Data extract.
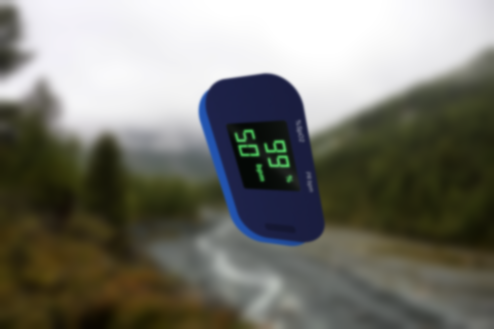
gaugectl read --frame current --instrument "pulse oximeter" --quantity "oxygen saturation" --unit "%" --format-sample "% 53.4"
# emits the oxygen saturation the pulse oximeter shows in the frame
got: % 99
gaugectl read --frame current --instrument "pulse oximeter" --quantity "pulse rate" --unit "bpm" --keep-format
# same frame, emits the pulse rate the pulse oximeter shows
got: bpm 50
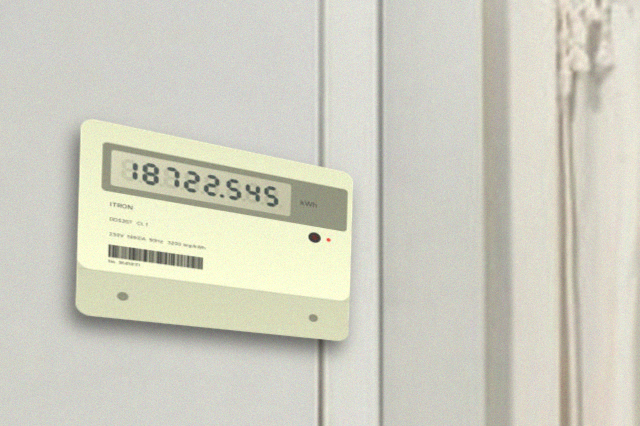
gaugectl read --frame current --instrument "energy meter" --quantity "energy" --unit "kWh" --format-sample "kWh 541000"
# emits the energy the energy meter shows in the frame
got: kWh 18722.545
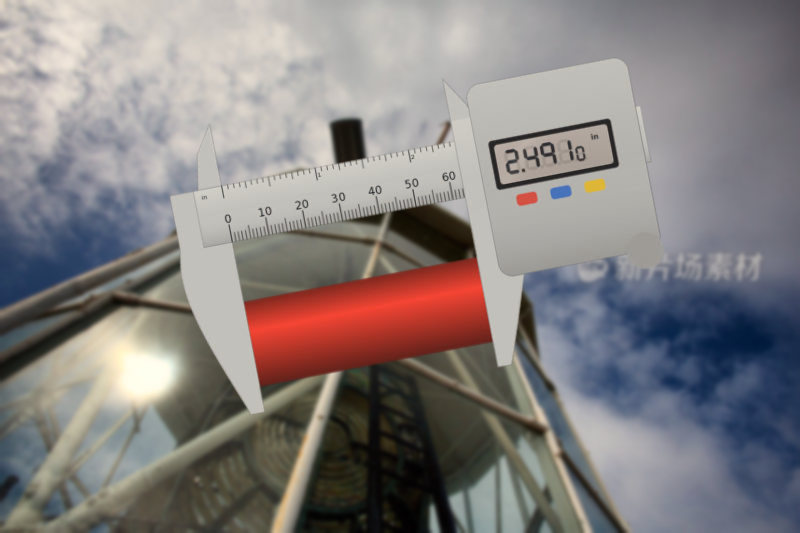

Instructions to follow. Pick out every line of the listing above that contains the word "energy", and copy each one in full.

Solution for this exercise.
gaugectl read --frame current --instrument "energy meter" --quantity "energy" --unit "kWh" --format-sample "kWh 541000"
# emits the energy the energy meter shows in the frame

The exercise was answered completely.